= Mary Snell Rundle =

British nursing reformer

Mary Snell Rundle RRC (1874 – 13 March 1937) was a British nursing reformer. She was the first ever Secretary of the Royal College of Nursing (founded in 1916) and co-ordinated the college's work for over 17 years.

==Early life and career==
Mary Snell Rundle was born in Saltash, Cornwall, in 1874. After her fiancé, a naval officer, died, Rundle decided to become a nurse. She moved to London to undertake her nursing training at St. Bartholomew's Hospital, where she was the first recipient of the Isla Stewart Scholarship. This funded a year of training in New York, which she took at Teacher's College, Columbia, in hospital economics and teaching in American nursing schools. She gained a certificate in massage therapy.

After returning to the UK, Rundle was appointed Assistant Matron under Rachael Cox-Davies at the Royal Free Hospital. In 1912, she became Matron of the Royal Hospital for Diseases of the Chest. During the First World War, from 1915 to 1916, Rundle was Matron of the 1st London General Hospital Territorial Army Nursing Service. She received the Royal Red Cross for her war work in 1916.

Before working at the college, she had organised some of the first postgraduate courses for nurses on tuberculosis care and health visiting. She also set up her own library.

==The Royal College of Nursing==
In 1916, Rundle was employed as the first secretary of the College of Nursing (later Royal College of Nursing). She managed the formative years of the college for almost two decades, before retiring in 1933 due to ill-health. She co-ordinated some of the college's early work in nursing education, employment rights and pastoral care for members. During her years at the college, Rundle was on the advisory board for the London University Diploma in Nursing. Some of her most notable work was in nursing pensions, and she helped to bring in the Federated Superannuation Scheme for Nurses and Hospital Officers, launched in 1928.

Once retired Rundle was elected to sit on the College of Nursing Council for three years 1934 -1937.

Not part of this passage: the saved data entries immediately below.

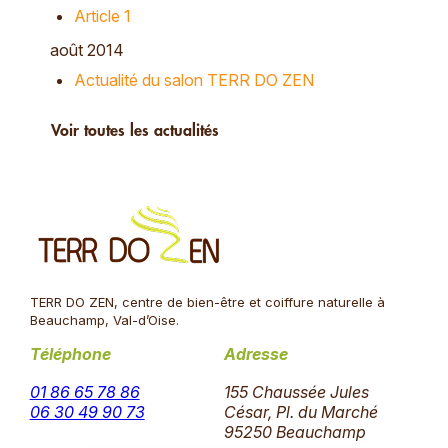
Article 1
août 2014
Actualité du salon TERR DO ZEN
Voir toutes les actualités
TERR DO ZEN, centre de bien-être et coiffure naturelle à
Beauchamp, Val-d’Oise.
Téléphone
Adresse
01 86 65 78 86
155 Chaussée Jules
06 30 49 90 73
César, Pl. du Marché
95250 Beauchamp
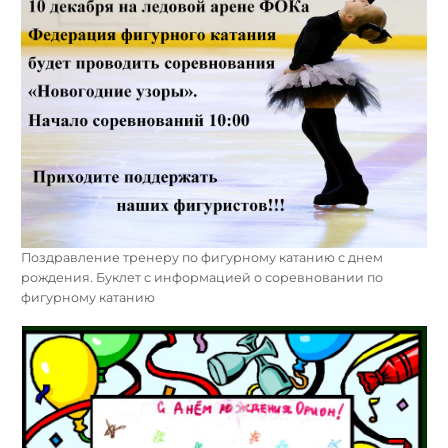
Поздравление тренеру по фигурному катанию с днем
рождения. Буклет с информацией о соревновании по
фигурному катанию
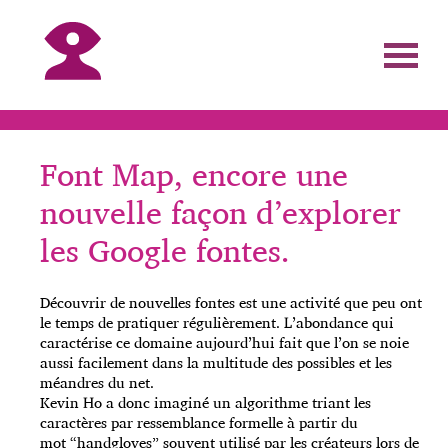
Font Map, encore une
nouvelle façon d’explorer
les Google fontes.
Découvrir de nouvelles fontes est une activité que peu ont
le temps de pratiquer régulièrement. L’abondance qui
caractérise ce domaine aujourd’hui fait que l’on se noie
aussi facilement dans la multitude des possibles et les
méandres du net.
Kevin Ho a donc imaginé un algorithme triant les
caractères par ressemblance formelle à partir du
mot “handgloves” souvent utilisé par les créateurs lors de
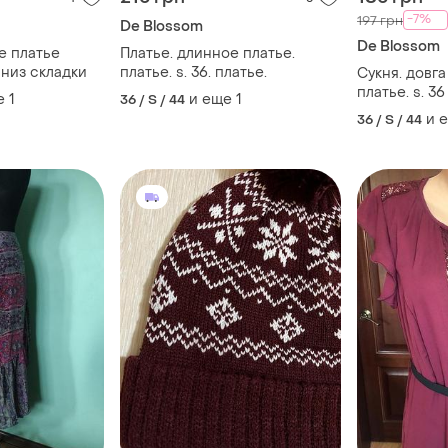
-7%
197 грн
De Blossom
De Blossom
е платье
Платье. длинное платье.
 низ складки
платье. s. 36. платье.
Сукня. довга
платье. s. 36
е
1
и еще
1
36 / S / 44
и 
36 / S / 44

During her time at the College of Nursing Rundle was also vice-president of the League of Nurses at St. Bartholomew's Hospital, and a member of the first council of the Nation's Nurses and Professional Women's Club (later Cowdray Club), which was founded in 1922 as a members' club for professional women. In 1925 she was awarded the Diploma in Nursing from Leeds University.

Mary Rundle died in London, at her home in St John's Wood, on 13 March 1937. Her funeral was held on 17 March.